EXERCISE | Report how many lines in the records below contain the word "tornando", giving only the number.

BEGIN GIVEN INFORMATION

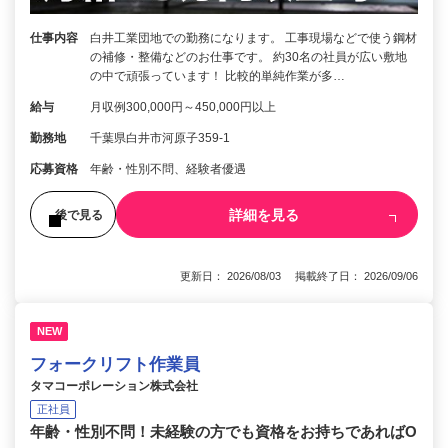
仕事内容
白井工業団地での勤務になります。 工事現場などで使う鋼材
の補修・整備などのお仕事です。 約30名の社員が広い敷地
の中で頑張っています！ 比較的単純作業が多…
給与
月収例300,000円～450,000円以上
勤務地
千葉県白井市河原子359-1
応募資格
年齢・性別不問、経験者優遇
詳細を見る
後で見る
更新日： 2026/08/03 掲載終了日： 2026/09/06
NEW
フォークリフト作業員
タマコーポレーション株式会社
正社員
年齢・性別不問！未経験の方でも資格をお持ちであればO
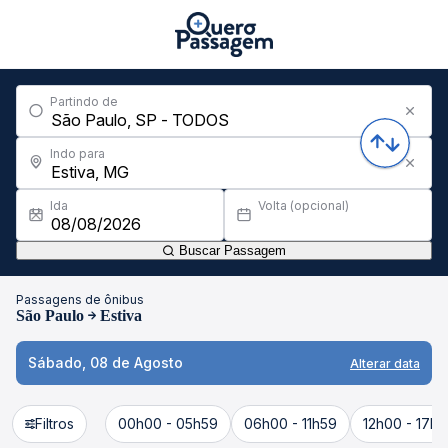
Partindo de
Indo para
Ida
Volta (opcional)
Buscar Passagem
Passagens de ônibus
São Paulo
Estiva
Sábado, 08 de Agosto
Alterar data
Filtros
00h00 - 05h59
06h00 - 11h59
12h00 - 17h5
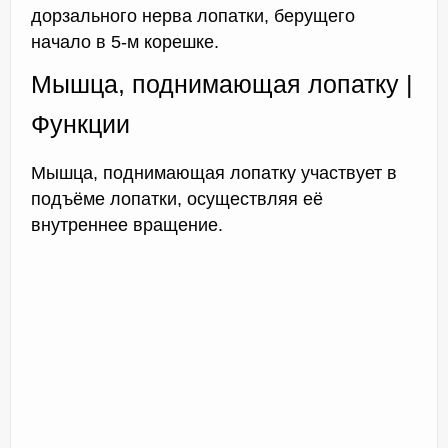
дорзального нерва лопатки, берущего
начало в 5-м корешке.
Мышца, поднимающая лопатку |
Функции
Мышца, поднимающая лопатку участвует в
подъёме лопатки, осуществляя её
внутреннее вращение.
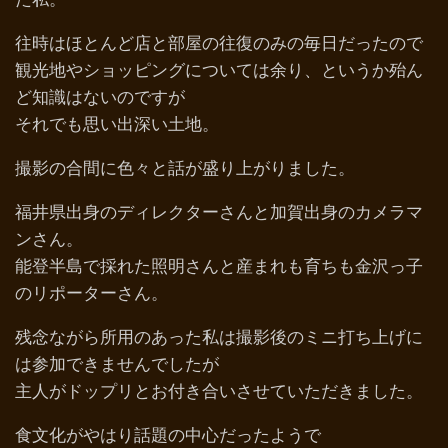
往時はほとんど店と部屋の往復のみの毎日だったので
観光地やショッピングについては余り、というか殆ん
ど知識はないのですが
それでも思い出深い土地。
撮影の合間に色々と話が盛り上がりました。
福井県出身のディレクターさんと加賀出身のカメラマ
ンさん。
能登半島で採れた照明さんと産まれも育ちも金沢っ子
のリポーターさん。
残念ながら所用のあった私は撮影後のミニ打ち上げに
は参加できませんでしたが
主人がドップリとお付き合いさせていただきました。
食文化がやはり話題の中心だったようで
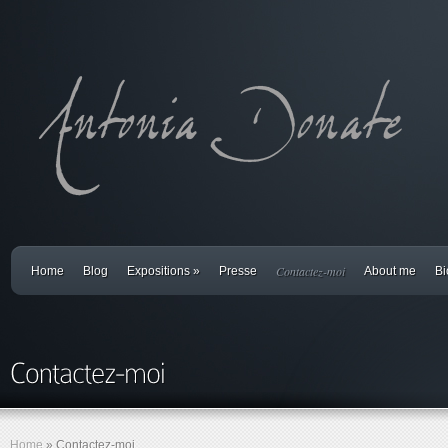
Contactez-moi
Home
Blog
Expositions
»
Presse
About me
Bi
Home
»
Contactez-moi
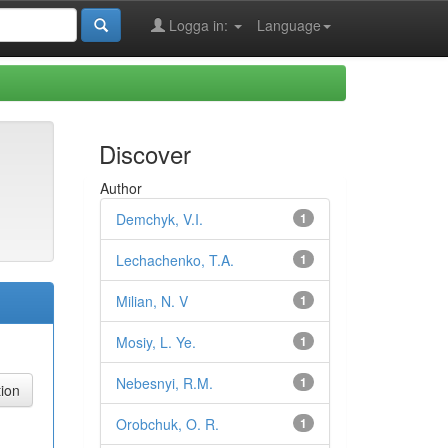
Logga in:
Language
Discover
Author
Demchyk, V.I.
1
Lechachenko, T.A.
1
Milian, N. V
1
Mosiy, L. Ye.
1
Nebesnyi, R.M.
1
Orobchuk, O. R.
1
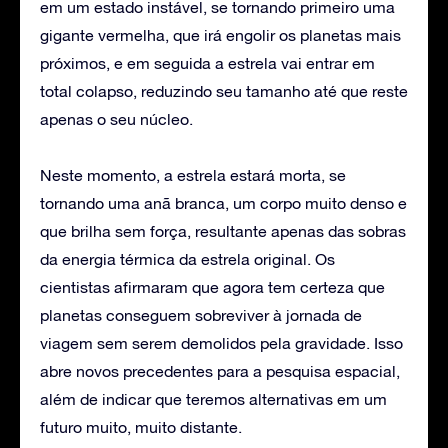
em um estado instável, se tornando primeiro uma
gigante vermelha, que irá engolir os planetas mais
próximos, e em seguida a estrela vai entrar em
total colapso, reduzindo seu tamanho até que reste
apenas o seu núcleo.
Neste momento, a estrela estará morta, se
tornando uma anã branca, um corpo muito denso e
que brilha sem força, resultante apenas das sobras
da energia térmica da estrela original. Os
cientistas afirmaram que agora tem certeza que
planetas conseguem sobreviver à jornada de
viagem sem serem demolidos pela gravidade. Isso
abre novos precedentes para a pesquisa espacial,
além de indicar que teremos alternativas em um
futuro muito, muito distante.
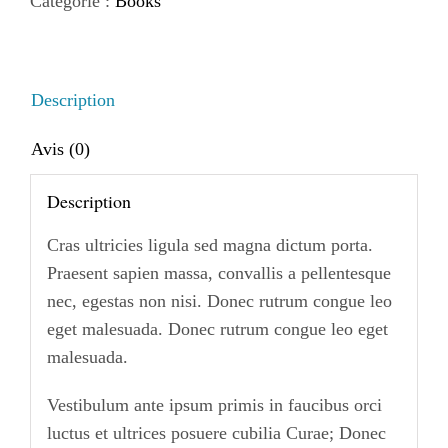
Catégorie :
Books
Is
The
See
Description
Avis (0)
Description
Cras ultricies ligula sed magna dictum porta.
Praesent sapien massa, convallis a pellentesque
nec, egestas non nisi. Donec rutrum congue leo
eget malesuada. Donec rutrum congue leo eget
malesuada.
Vestibulum ante ipsum primis in faucibus orci
luctus et ultrices posuere cubilia Curae; Donec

END GIVEN INFORMATION

OUTPUT FOR THIS EXERCISE | 2